# INFORMATION SUPPLIED
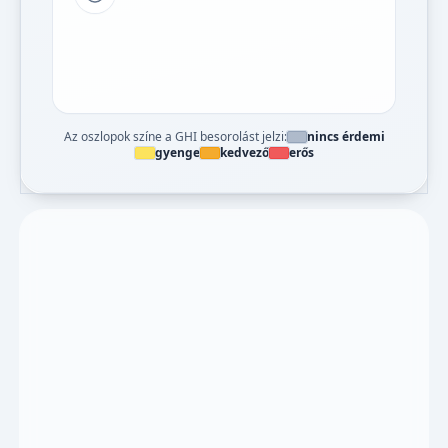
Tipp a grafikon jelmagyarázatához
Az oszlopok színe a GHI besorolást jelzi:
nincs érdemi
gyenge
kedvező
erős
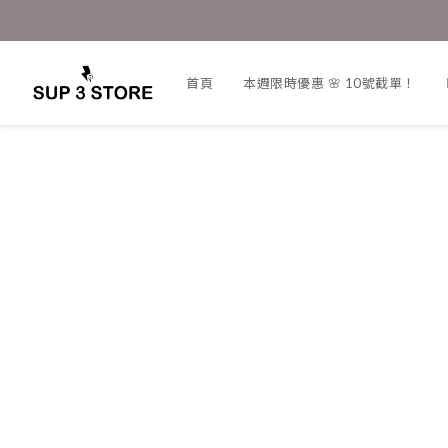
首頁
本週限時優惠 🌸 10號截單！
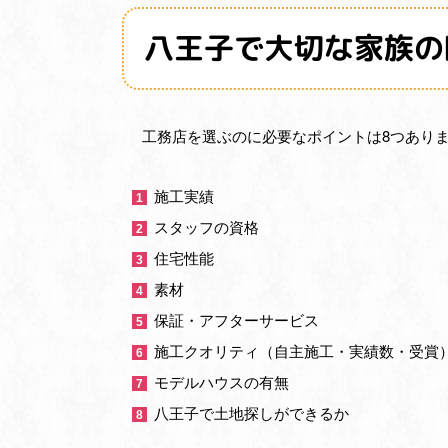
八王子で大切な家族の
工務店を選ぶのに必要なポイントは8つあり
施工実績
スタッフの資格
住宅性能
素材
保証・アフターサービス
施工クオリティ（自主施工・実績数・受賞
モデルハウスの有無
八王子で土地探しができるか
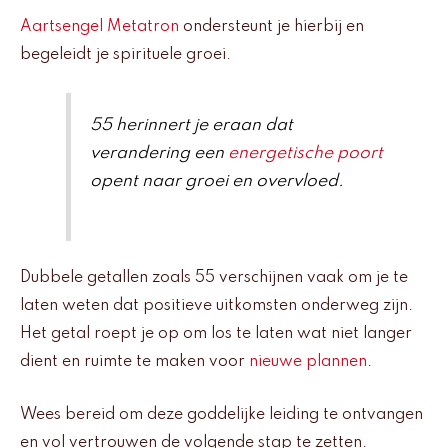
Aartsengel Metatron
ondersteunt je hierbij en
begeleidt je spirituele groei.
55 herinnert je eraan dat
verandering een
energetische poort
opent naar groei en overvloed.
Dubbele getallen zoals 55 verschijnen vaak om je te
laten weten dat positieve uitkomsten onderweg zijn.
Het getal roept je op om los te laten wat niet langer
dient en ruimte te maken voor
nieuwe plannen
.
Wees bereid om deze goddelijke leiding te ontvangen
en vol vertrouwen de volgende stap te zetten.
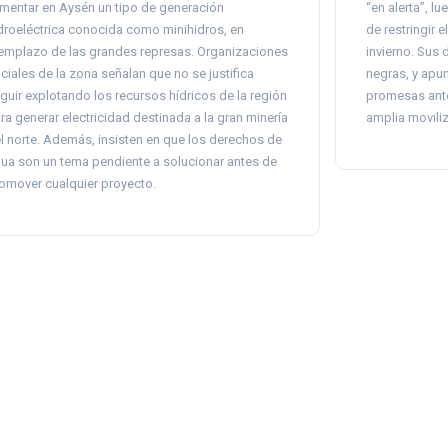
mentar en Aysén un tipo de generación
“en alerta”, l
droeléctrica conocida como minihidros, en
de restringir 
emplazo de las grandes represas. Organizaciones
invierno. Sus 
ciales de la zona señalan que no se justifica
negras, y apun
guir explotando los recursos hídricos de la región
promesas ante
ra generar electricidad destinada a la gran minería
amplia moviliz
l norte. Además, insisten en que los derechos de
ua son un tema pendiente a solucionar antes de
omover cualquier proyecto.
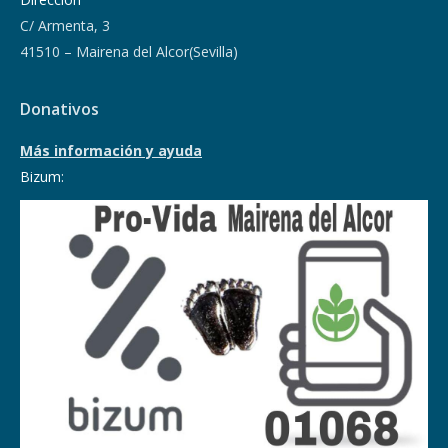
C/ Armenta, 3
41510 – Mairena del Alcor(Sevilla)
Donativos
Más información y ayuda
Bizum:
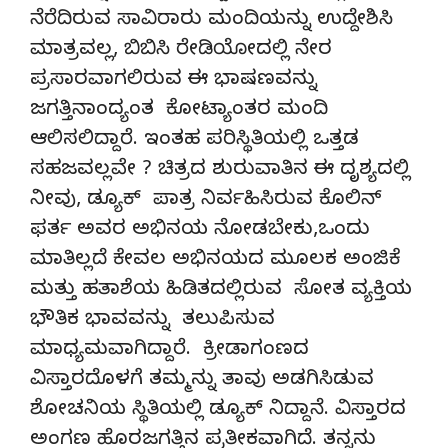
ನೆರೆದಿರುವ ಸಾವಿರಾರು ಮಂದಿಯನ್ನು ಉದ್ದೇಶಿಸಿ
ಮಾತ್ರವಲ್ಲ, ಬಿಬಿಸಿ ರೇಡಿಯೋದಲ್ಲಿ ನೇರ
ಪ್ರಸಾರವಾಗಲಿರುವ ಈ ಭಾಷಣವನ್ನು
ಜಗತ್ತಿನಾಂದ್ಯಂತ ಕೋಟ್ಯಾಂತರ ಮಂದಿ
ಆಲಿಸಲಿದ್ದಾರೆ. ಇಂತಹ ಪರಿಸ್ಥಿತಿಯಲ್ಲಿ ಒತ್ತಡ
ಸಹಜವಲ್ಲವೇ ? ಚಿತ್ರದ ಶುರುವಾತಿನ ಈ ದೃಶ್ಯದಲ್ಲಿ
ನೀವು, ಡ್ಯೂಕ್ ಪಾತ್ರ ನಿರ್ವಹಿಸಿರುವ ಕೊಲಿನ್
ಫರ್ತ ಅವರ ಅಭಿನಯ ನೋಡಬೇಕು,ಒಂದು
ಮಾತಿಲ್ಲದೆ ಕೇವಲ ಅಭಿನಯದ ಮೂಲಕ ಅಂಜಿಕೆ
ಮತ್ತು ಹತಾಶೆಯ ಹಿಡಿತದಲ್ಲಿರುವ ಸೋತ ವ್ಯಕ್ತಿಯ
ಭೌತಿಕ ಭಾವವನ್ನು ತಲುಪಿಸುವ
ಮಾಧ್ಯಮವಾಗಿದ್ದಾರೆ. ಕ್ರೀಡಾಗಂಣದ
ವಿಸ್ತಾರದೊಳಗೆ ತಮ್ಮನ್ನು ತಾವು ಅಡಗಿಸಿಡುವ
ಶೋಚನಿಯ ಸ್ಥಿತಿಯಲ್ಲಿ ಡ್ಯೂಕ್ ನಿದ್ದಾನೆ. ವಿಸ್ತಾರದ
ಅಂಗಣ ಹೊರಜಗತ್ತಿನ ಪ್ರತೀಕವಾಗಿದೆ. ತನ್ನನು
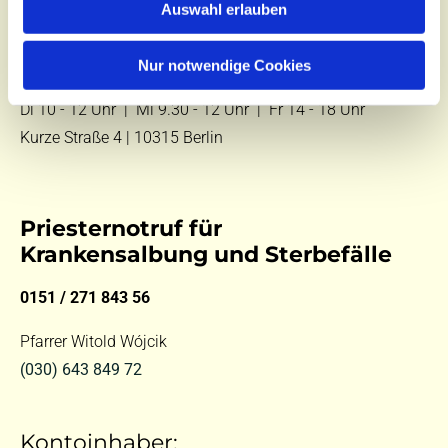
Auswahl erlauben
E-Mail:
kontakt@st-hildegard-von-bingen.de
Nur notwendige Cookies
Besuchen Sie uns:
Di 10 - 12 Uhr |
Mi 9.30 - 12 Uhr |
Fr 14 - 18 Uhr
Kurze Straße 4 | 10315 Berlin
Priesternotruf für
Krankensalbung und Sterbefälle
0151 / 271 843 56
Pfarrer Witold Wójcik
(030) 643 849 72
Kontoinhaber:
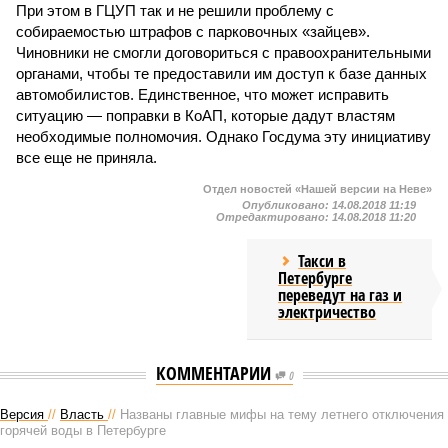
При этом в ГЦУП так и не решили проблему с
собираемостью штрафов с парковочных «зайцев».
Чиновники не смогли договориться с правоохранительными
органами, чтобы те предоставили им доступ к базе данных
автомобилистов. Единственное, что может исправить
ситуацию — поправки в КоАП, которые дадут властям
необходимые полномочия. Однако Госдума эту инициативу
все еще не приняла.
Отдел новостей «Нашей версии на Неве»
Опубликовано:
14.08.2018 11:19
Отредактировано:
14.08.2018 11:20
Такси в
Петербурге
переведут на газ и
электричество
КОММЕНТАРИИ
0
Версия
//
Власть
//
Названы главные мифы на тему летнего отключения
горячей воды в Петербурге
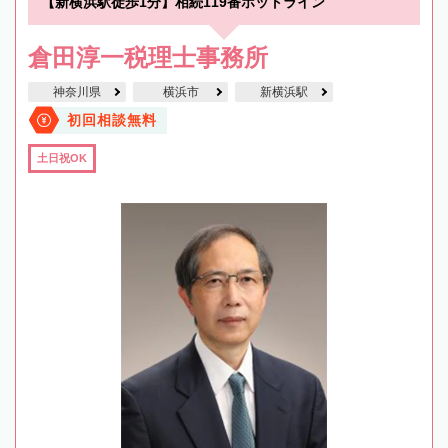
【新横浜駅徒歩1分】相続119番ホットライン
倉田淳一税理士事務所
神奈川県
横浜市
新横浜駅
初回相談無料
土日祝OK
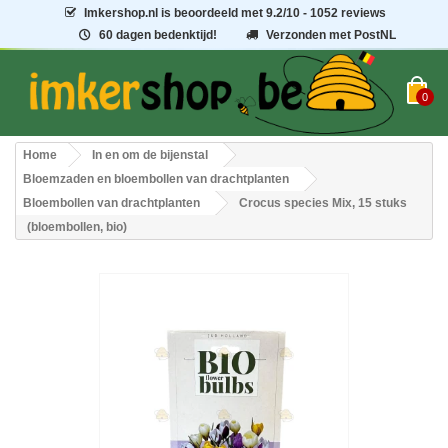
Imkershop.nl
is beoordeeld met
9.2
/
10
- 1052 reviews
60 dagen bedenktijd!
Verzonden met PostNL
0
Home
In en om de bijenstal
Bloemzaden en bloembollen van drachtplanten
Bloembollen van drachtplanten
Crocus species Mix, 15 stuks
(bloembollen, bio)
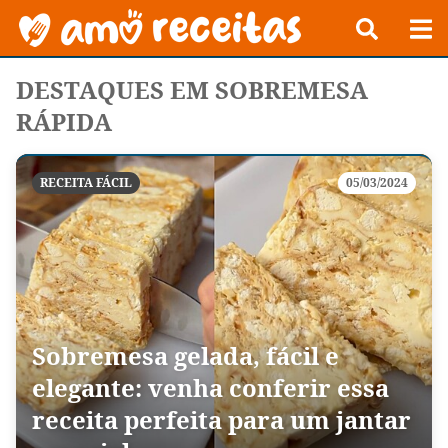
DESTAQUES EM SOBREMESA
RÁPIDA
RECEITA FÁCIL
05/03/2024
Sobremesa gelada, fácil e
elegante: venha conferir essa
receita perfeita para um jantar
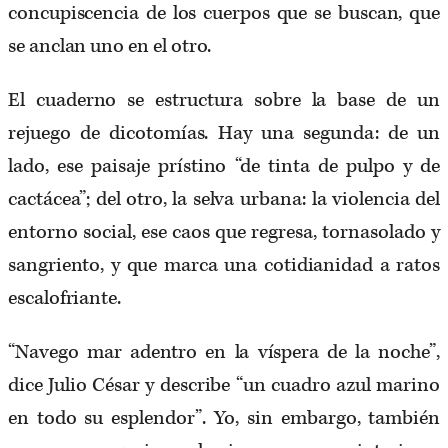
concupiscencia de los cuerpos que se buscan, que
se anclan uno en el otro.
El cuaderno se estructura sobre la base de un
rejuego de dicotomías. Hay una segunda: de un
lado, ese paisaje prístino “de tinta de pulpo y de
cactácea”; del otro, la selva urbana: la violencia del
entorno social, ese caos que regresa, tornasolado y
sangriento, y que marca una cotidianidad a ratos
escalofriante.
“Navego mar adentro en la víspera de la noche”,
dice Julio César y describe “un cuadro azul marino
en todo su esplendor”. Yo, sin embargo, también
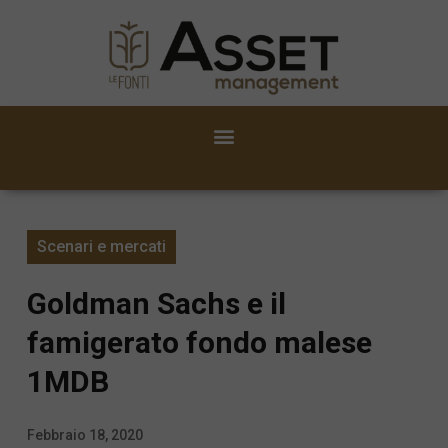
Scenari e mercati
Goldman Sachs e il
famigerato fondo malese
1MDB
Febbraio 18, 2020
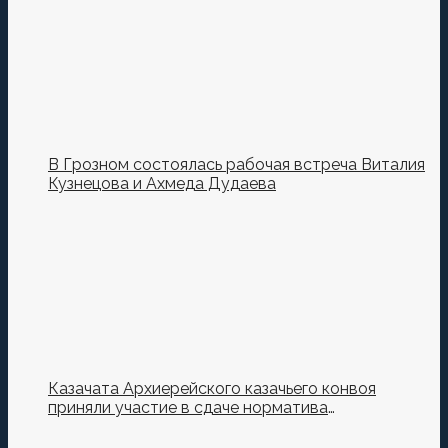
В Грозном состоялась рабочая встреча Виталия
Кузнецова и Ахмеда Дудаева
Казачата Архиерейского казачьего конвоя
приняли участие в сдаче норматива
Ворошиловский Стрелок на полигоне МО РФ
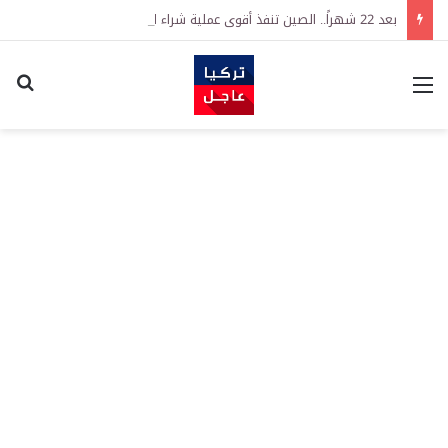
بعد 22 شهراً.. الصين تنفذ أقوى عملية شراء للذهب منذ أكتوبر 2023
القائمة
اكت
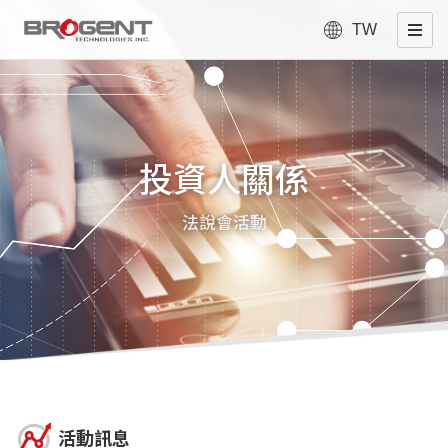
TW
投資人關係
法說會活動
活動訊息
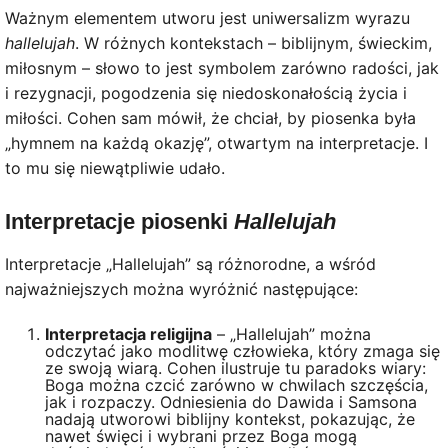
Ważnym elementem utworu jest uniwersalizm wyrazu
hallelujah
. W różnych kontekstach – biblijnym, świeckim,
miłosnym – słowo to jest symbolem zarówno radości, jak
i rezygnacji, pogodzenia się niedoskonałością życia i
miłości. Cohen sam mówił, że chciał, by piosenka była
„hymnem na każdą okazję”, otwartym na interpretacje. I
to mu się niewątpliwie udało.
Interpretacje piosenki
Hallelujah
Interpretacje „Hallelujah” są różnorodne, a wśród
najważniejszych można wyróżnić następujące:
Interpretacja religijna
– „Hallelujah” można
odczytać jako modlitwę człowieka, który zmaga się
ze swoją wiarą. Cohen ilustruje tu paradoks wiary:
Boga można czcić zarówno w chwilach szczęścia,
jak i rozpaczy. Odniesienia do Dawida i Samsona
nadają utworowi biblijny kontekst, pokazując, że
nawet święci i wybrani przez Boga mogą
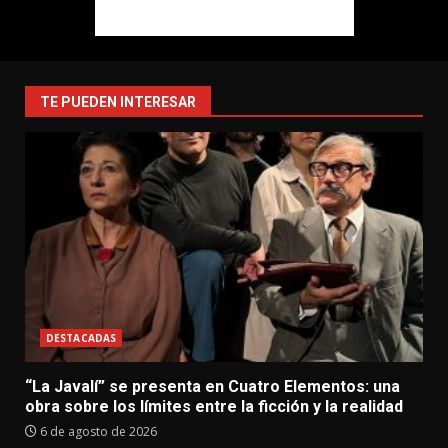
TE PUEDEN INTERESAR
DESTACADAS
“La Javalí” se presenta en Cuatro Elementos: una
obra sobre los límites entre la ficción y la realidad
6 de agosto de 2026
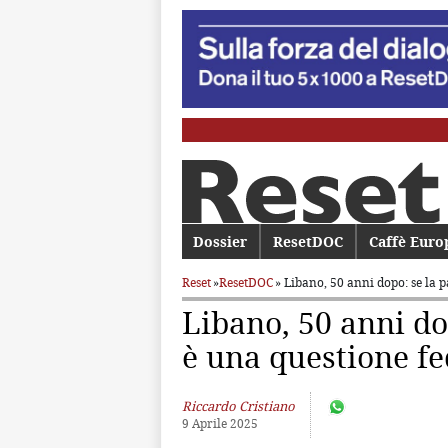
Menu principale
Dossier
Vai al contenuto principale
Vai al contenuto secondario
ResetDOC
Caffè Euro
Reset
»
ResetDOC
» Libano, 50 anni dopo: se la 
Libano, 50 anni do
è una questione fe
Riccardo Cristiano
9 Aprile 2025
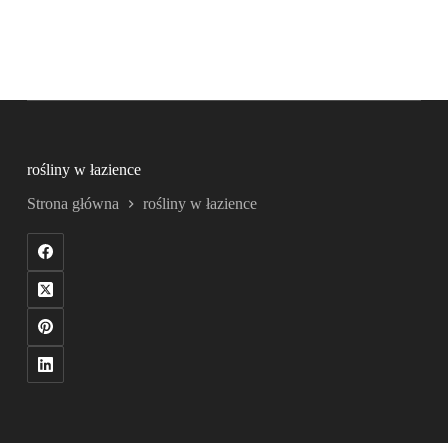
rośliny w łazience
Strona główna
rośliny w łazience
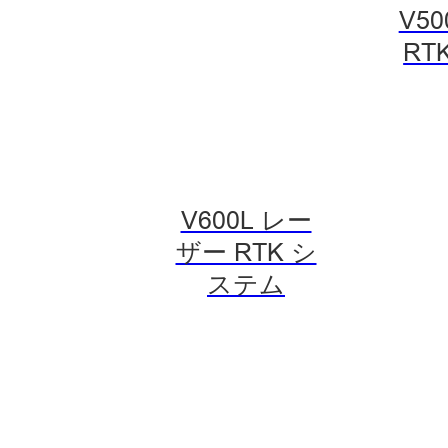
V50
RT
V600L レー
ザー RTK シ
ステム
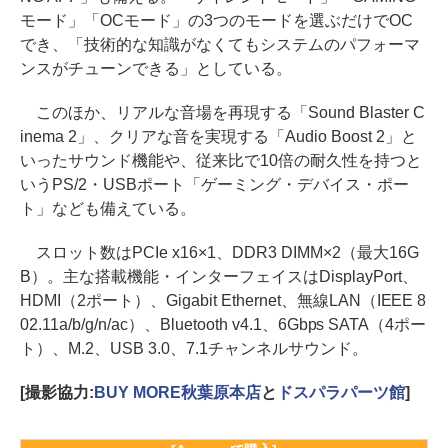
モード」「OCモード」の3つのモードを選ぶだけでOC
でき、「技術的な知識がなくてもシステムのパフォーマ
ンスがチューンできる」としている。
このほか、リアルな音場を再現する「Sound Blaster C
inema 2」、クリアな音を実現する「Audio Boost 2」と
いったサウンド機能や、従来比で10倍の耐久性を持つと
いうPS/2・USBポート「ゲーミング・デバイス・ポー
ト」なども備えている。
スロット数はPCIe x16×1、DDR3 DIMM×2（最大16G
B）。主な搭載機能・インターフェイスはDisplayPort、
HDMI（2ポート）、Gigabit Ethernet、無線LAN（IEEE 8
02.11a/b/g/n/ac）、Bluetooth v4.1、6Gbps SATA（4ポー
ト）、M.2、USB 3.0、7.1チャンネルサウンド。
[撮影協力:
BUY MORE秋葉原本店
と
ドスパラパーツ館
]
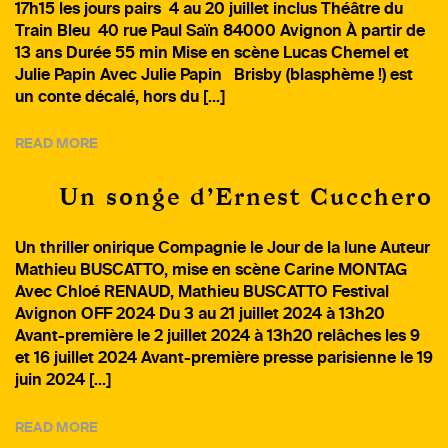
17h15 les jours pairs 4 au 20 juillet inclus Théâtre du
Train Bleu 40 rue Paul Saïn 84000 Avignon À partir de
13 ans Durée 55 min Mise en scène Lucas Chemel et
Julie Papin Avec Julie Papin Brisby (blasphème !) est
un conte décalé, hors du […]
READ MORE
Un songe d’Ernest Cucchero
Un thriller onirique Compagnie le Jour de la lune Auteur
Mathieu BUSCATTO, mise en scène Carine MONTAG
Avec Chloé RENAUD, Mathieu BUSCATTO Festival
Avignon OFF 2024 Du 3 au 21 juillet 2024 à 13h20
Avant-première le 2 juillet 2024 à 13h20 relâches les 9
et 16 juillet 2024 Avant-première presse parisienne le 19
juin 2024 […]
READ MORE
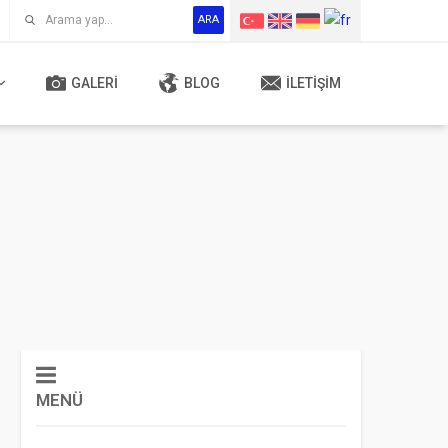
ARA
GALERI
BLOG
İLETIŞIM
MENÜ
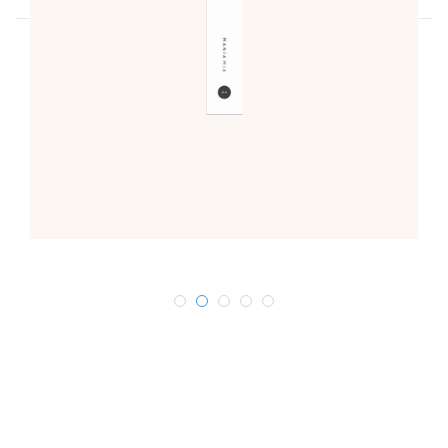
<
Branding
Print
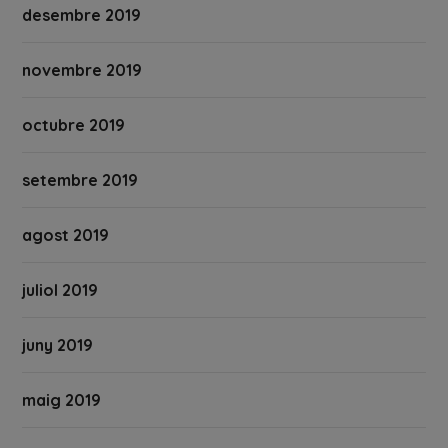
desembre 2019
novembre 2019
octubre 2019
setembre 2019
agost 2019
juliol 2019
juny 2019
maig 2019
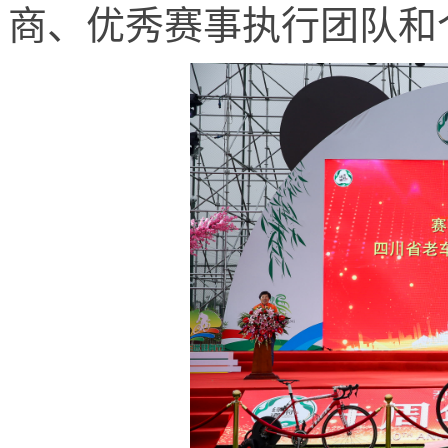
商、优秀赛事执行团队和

# WHAT TO PRODUCE
Make an exact copy of the lines above, beginning with the line with "60 dagen bedenktijd!" and ending with the line with "Казачата Архиерейского казачьего конвоя", and keep the pictures out of it.

# WRITTEN SOLUTION
60 dagen bedenktijd!
Verzonden met PostNL
0
Home
In en om de bijenstal
Bloemzaden en bloembollen van drachtplanten
Bloembollen van drachtplanten
Crocus species Mix, 15 stuks
(bloembollen, bio)
DESTAQUES EM SOBREMESA
RÁPIDA
RECEITA FÁCIL
05/03/2024
Sobremesa gelada, fácil e
elegante: venha conferir essa
receita perfeita para um jantar
concupiscencia de los cuerpos que se buscan, que
se anclan uno en el otro.
El cuaderno se estructura sobre la base de un
rejuego de dicotomías. Hay una segunda: de un
lado, ese paisaje prístino “de tinta de pulpo y de
cactácea”; del otro, la selva urbana: la violencia del
entorno social, ese caos que regresa, tornasolado y
sangriento, y que marca una cotidianidad a ratos
escalofriante.
“Navego mar adentro en la víspera de la noche”,
dice Julio César y describe “un cuadro azul marino
en todo su esplendor”. Yo, sin embargo, también
Scenari e mercati
Goldman Sachs e il
famigerato fondo malese
1MDB
Febbraio 18, 2020
В Грозном состоялась рабочая встреча Виталия
Кузнецова и Ахмеда Дудаева
Казачата Архиерейского казачьего конвоя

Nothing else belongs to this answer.